> _AVAILABLE RECORDS_:
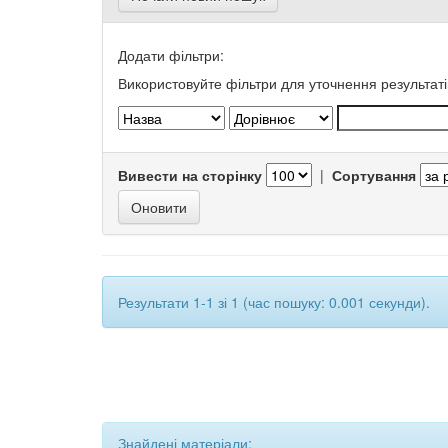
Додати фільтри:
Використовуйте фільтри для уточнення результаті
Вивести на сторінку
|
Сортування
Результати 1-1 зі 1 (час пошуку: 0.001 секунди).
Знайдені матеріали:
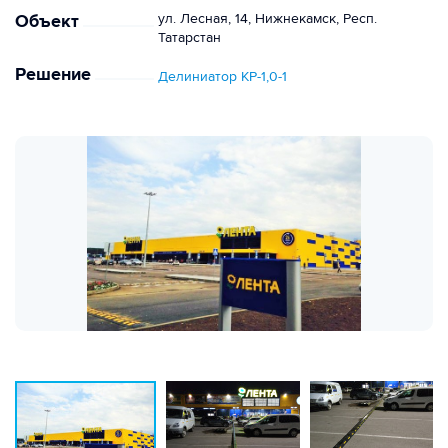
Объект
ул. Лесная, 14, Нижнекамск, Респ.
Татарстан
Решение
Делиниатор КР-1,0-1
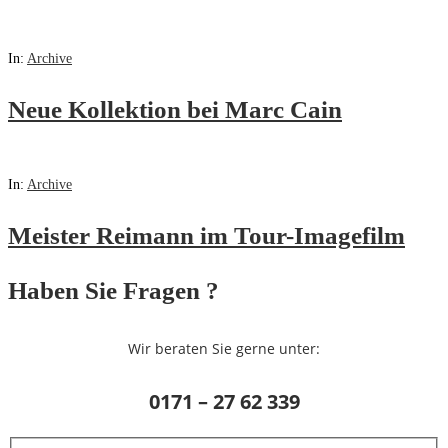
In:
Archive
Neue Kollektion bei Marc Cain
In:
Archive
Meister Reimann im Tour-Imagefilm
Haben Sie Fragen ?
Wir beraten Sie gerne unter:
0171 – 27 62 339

> _WHAT TO WORK ON_: Copy out each line of the data that has the word "фільтри" in it.

> _YOUR RESPONSE_:
Додати фільтри:
Використовуйте фільтри для уточнення результаті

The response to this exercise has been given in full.